Updated the transformer greedy method

graykode / nlp-tutorial

Natural Language Processing Tutorial for Deep Learning Researchers

https://www.reddit.com/r/MachineLearning/comments/amfinl/project_nlptutoral_repository_who_is_studying/

MIT License

14.32k stars 3.95k forks source link

Updated the transformer greedy method #7

Closed dmmiller612 closed 5 years ago

dmmiller612 commented 5 years ago

In this PR, I added a greedy decoder function that generates the decoder input for inference. This is important for translating sentences as we don't know the target input beforehand. In the paper, they mentioned that they ran Beam Search with a k=4. In the greedy approach, k = 1.
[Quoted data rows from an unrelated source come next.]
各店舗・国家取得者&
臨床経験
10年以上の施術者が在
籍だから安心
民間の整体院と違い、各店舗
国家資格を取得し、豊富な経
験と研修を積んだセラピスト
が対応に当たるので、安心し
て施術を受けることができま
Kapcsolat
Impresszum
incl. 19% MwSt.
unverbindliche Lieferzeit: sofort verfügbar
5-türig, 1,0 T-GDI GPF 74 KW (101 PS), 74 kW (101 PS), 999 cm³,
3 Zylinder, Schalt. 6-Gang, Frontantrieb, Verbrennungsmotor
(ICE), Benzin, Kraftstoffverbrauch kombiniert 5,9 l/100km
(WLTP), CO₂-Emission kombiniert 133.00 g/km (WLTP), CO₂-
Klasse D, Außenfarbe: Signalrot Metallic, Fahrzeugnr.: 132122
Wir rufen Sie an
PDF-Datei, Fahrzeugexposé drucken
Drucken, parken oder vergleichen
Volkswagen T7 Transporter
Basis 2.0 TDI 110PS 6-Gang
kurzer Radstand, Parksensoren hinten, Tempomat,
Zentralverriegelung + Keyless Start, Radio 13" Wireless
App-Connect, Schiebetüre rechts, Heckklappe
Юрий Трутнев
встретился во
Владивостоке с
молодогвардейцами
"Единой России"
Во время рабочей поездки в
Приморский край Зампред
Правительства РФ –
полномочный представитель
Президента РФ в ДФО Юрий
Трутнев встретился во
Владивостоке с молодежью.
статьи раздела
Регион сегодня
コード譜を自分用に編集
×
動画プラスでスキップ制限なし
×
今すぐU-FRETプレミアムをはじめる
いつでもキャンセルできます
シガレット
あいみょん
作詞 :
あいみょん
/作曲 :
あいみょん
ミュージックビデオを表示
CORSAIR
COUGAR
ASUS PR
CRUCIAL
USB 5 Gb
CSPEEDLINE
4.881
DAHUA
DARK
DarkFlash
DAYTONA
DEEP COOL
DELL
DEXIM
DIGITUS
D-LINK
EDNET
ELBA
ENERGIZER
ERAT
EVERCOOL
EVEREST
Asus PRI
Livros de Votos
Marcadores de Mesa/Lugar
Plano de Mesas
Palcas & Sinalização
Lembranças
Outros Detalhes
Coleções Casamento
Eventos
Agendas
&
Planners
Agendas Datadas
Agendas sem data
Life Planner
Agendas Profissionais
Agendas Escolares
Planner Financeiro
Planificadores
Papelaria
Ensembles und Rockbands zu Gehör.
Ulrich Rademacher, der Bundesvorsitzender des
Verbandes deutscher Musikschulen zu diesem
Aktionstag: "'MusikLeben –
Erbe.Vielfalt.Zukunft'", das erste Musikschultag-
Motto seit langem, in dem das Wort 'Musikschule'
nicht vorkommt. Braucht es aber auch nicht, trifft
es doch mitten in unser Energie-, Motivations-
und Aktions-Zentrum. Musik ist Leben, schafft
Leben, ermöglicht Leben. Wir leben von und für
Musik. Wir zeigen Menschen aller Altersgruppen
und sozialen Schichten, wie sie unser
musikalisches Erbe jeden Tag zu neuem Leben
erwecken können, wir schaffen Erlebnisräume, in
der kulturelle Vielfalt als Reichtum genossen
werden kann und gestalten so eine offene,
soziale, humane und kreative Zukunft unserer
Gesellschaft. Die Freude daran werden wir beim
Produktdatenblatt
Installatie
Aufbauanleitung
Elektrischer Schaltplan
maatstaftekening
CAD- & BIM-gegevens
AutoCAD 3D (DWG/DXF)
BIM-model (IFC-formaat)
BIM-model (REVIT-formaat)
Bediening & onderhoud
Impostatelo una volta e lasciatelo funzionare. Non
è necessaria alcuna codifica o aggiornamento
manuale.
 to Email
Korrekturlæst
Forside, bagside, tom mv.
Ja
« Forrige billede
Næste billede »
graykode commented 5 years ago

Thanks you @dmmiller612 Nice Work

graykode commented 5 years ago

@dmmiller612 Hello. I added 'Masked' Multi head attention using torch.triu and edited your greedy decoder code in my new branch(Transformer)! Are you agree? Please See my diff commit 1) 'Masked' Multi head attention in your greedy decoder https://github.com/graykode/nlp-tutorial/commit/005d34bfa3cafb822599a526b85b732e2846213d

2) 'Masked' Multi head attention in Original Transformer https://github.com/graykode/nlp-tutorial/commit/5b4fb5ebca712f72e747674333dafc10182367e5

Thanks